Data items
BEGIN

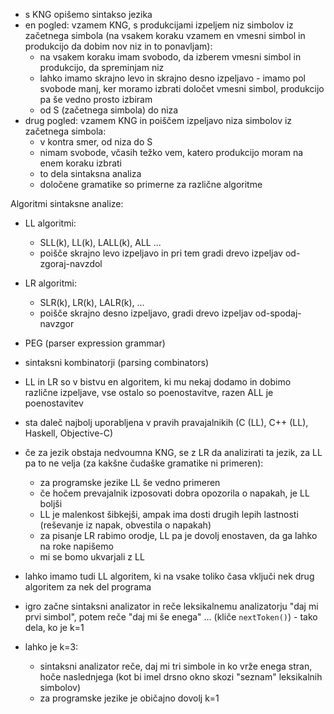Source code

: - s KNG opišemo sintakso jezika
- en pogled: vzamem KNG, s produkcijami izpeljem niz simbolov iz začetnega simbola  (na vsakem koraku vzamem en vmesni simbol in produkcijo da dobim nov niz in to ponavljam):
	- na vsakem koraku imam svobodo, da izberem vmesni simbol in produkcijo, da spreminjam niz
	- lahko imamo skrajno levo in skrajno desno izpeljavo - imamo pol svobode manj, ker moramo izbrati določet vmesni simbol, produkcijo pa še vedno prosto izbiram
	- od S (začetnega simbola) do niza
- drug pogled: vzamem KNG in poiščem izpeljavo niza simbolov iz začetnega simbola:
	- v kontra smer, od niza do S
	- nimam svobode, včasih težko vem, katero produkcijo moram na enem koraku izbrati
	- to dela sintaksna analiza
	- določene gramatike so primerne za različne algoritme

Algoritmi sintaksne analize:
- LL algoritmi:
	- SLL(k), LL(k), LALL(k), ALL ...
	- poišče skrajno levo izpeljavo in pri tem gradi drevo izpeljav od-zgoraj-navzdol
- LR algoritmi:
	- SLR(k), LR(k), LALR(k), ...
	- poišče skrajno desno izpeljavo, gradi drevo izpeljav od-spodaj-navzgor
- PEG (parser expression grammar)
- sintaksni kombinatorji (parsing combinators)

- LL in LR so v bistvu en algoritem, ki mu nekaj dodamo in dobimo različne izpeljave, vse ostalo so poenostavitve, razen ALL je poenostavitev
- sta daleč najbolj uporabljena v pravih pravajalnikih (C (LL), C++ (LL), Haskell, Objective-C)
- če za jezik obstaja nedvoumna KNG, se z LR da analizirati ta jezik, za LL pa to ne velja (za kakšne čudaške gramatike ni primeren):
	- za programske jezike LL še vedno primeren
	- če hočem prevajalnik izposovati dobra opozorila o napakah, je LL boljši
	- LL je malenkost šibkejši, ampak ima dosti drugih lepih lastnosti (reševanje iz napak, obvestila o napakah)
	- za pisanje LR rabimo orodje, LL pa je dovolj enostaven, da ga lahko na roke napišemo
	- mi se bomo ukvarjali z LL

- lahko imamo tudi LL algoritem, ki na vsake toliko časa vključi nek drug algoritem za nek del  programa

- igro začne sintaksni analizator in reče leksikalnemu analizatorju "daj mi prvi simbol", potem reče "daj mi še enega" ... (kliče `nextToken()`) - tako dela, ko je k=1
- lahko je k=3:
	- sintaksni analizator reče, daj mi tri simbole in ko vrže enega stran, hoče naslednjega (kot bi imel drsno okno skozi "seznam" leksikalnih simbolov)
	- za programske jezike je običajno dovolj k=1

END

Reproduce the data above with each "KNG" swapped for "CFG" and nothing else altered. Leave the pictures out of your answer.

Source code

: - s CFG opišemo sintakso jezika
- en pogled: vzamem CFG, s produkcijami izpeljem niz simbolov iz začetnega simbola  (na vsakem koraku vzamem en vmesni simbol in produkcijo da dobim nov niz in to ponavljam):
	- na vsakem koraku imam svobodo, da izberem vmesni simbol in produkcijo, da spreminjam niz
	- lahko imamo skrajno levo in skrajno desno izpeljavo - imamo pol svobode manj, ker moramo izbrati določet vmesni simbol, produkcijo pa še vedno prosto izbiram
	- od S (začetnega simbola) do niza
- drug pogled: vzamem CFG in poiščem izpeljavo niza simbolov iz začetnega simbola:
	- v kontra smer, od niza do S
	- nimam svobode, včasih težko vem, katero produkcijo moram na enem koraku izbrati
	- to dela sintaksna analiza
	- določene gramatike so primerne za različne algoritme

Algoritmi sintaksne analize:
- LL algoritmi:
	- SLL(k), LL(k), LALL(k), ALL ...
	- poišče skrajno levo izpeljavo in pri tem gradi drevo izpeljav od-zgoraj-navzdol
- LR algoritmi:
	- SLR(k), LR(k), LALR(k), ...
	- poišče skrajno desno izpeljavo, gradi drevo izpeljav od-spodaj-navzgor
- PEG (parser expression grammar)
- sintaksni kombinatorji (parsing combinators)

- LL in LR so v bistvu en algoritem, ki mu nekaj dodamo in dobimo različne izpeljave, vse ostalo so poenostavitve, razen ALL je poenostavitev
- sta daleč najbolj uporabljena v pravih pravajalnikih (C (LL), C++ (LL), Haskell, Objective-C)
- če za jezik obstaja nedvoumna CFG, se z LR da analizirati ta jezik, za LL pa to ne velja (za kakšne čudaške gramatike ni primeren):
	- za programske jezike LL še vedno primeren
	- če hočem prevajalnik izposovati dobra opozorila o napakah, je LL boljši
	- LL je malenkost šibkejši, ampak ima dosti drugih lepih lastnosti (reševanje iz napak, obvestila o napakah)
	- za pisanje LR rabimo orodje, LL pa je dovolj enostaven, da ga lahko na roke napišemo
	- mi se bomo ukvarjali z LL

- lahko imamo tudi LL algoritem, ki na vsake toliko časa vključi nek drug algoritem za nek del  programa

- igro začne sintaksni analizator in reče leksikalnemu analizatorju "daj mi prvi simbol", potem reče "daj mi še enega" ... (kliče `nextToken()`) - tako dela, ko je k=1
- lahko je k=3:
	- sintaksni analizator reče, daj mi tri simbole in ko vrže enega stran, hoče naslednjega (kot bi imel drsno okno skozi "seznam" leksikalnih simbolov)
	- za programske jezike je običajno dovolj k=1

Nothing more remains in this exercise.